Pangy Day was conceived by a group of students who wanted to recreate the spirit of the forgotten tradition of May Day—during which students arranged numerous theatrical productions and elaborate pageants on Prospect Hill—as well as the enthusiasm felt on campus during President Elizabeth Topham Kennan’s ’60 inauguration, two years earlier.

When Mary Lyon refused to have the institution named after her, one of Mount Holyoke’s founding trustees, Edward Hitchcock, suggested naming the seminary “Pangynaskean,” compounding three Greek words meaning “whole woman making.” The name was met with much derision on all fronts. In 1980, students re-adopted the name as part of a new celebration they were planning.

The first Pangynaskeia Day on April 25, 1980, featured a parade of dozens of marching units and floats, lectures and presentations by faculty and alumnae, an all-College picnic, softball, volleyball, Frisbee games throughout the campus, and songs and entertainment in the Gettell Amphitheater.

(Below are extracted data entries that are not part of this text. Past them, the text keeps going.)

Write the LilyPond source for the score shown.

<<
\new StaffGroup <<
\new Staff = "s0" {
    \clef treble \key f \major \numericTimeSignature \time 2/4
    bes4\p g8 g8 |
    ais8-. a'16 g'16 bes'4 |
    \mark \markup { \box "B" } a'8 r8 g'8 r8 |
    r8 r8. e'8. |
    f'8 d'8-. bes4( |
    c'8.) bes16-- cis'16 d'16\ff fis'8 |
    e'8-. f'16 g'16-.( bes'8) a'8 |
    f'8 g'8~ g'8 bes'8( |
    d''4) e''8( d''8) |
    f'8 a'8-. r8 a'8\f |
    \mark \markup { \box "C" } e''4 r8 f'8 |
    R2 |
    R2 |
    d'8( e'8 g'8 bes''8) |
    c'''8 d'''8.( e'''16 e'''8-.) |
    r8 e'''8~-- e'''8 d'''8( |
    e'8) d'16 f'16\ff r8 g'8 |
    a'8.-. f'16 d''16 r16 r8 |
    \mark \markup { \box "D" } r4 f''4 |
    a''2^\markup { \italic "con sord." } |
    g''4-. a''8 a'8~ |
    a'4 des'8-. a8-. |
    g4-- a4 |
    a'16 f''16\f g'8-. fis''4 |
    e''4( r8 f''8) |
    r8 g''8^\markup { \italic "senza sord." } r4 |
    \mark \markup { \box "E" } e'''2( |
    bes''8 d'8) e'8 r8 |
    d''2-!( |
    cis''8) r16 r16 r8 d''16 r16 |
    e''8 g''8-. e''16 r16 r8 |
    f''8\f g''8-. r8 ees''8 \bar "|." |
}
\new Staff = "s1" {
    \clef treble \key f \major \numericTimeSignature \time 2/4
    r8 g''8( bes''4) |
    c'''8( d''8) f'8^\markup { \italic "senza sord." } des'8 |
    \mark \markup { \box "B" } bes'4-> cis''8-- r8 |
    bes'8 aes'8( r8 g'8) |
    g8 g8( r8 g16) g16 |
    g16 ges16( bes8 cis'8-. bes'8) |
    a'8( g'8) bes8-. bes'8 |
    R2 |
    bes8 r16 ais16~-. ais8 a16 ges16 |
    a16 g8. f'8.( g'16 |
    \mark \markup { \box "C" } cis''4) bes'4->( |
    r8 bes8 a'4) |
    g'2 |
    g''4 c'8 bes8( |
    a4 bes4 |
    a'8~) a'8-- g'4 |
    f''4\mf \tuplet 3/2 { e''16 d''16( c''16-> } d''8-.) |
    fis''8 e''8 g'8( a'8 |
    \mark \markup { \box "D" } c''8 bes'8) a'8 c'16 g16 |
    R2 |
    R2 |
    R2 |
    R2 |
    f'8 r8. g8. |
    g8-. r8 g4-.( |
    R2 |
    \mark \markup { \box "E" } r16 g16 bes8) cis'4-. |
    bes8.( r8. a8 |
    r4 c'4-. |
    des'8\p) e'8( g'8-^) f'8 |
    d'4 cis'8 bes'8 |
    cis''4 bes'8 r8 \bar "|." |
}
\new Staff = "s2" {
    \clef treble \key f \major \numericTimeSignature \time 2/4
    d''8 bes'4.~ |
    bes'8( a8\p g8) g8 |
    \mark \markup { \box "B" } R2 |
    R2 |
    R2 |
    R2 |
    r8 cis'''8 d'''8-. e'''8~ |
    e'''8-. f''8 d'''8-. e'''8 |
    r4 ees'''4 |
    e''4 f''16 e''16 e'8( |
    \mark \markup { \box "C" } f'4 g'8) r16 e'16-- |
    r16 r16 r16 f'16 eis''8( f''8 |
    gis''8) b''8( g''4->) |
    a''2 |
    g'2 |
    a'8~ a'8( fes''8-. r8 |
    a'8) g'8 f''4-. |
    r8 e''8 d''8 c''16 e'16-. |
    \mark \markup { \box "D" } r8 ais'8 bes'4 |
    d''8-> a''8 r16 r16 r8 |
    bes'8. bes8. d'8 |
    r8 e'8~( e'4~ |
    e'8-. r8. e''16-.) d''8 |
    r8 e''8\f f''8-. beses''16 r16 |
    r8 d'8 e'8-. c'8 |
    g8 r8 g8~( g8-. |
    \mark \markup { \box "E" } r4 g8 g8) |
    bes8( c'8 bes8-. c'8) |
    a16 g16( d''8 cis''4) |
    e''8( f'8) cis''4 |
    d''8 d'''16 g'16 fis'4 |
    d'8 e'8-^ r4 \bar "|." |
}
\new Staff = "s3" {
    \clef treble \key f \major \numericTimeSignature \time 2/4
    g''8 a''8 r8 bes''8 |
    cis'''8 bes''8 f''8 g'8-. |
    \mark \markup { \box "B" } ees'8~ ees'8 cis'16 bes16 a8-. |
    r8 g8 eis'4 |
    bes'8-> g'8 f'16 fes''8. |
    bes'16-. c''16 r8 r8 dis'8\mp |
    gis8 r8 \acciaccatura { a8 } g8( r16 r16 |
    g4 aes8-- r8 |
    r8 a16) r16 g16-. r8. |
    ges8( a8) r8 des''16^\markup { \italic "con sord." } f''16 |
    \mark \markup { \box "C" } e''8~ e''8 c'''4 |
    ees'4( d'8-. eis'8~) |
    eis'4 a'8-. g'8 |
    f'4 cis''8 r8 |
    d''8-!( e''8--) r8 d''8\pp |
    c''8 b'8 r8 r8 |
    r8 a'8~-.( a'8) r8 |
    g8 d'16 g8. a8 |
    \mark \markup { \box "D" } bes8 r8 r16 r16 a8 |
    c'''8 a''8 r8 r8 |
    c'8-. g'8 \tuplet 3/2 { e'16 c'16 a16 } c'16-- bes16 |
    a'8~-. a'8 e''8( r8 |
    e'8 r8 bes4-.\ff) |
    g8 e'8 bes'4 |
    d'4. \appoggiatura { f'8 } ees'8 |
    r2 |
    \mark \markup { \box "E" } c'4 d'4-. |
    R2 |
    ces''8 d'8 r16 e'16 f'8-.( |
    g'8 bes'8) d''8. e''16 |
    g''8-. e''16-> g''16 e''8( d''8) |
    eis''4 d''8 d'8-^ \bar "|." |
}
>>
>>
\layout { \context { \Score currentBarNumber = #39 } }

The highlight of the inaugural celebration was the afternoon parade, during which scenes from Mount Holyoke’s past, present, and future were depicted by various student groups from across campus.

2014

Today, Pangy Day is much less structured and begins with the traditional all-College picnic on Pageant Green, the one Pangy Day event that has held up through the event’s various iterations over the years. After a “fun free-for-all,” which includes music, games, face painting, and ice cream on Skinner Green, the climax of the day is the ritual maypole dance, resurrected by the Pagan/Wiccan Collective in 2001. Also in the spirit of the May Days of yore, all participants receive daisies, handed out by the Environmental Action Coalition.

In recent years, organizers of both Pangy Day and Earth Fest have collaborated, and now the day incorporates a celebration of the environment as well as the history of the College and its traditions.

Some of the newest free- for-all offerings reflect this collaboration: the Pangy Day Thrift Store—a “mega free bin” full of donated items; a shredding event, at which personal documents are shredded for a small suggested donation that goes toward replacing trees on campus; parachute play; and locally raised bunnies available for petting and stress relief as students prepare for final exams looming on the horizon.

—By Taylor Scott

This article appeared in the spring 2015 issue of the Alumnae Quarterly.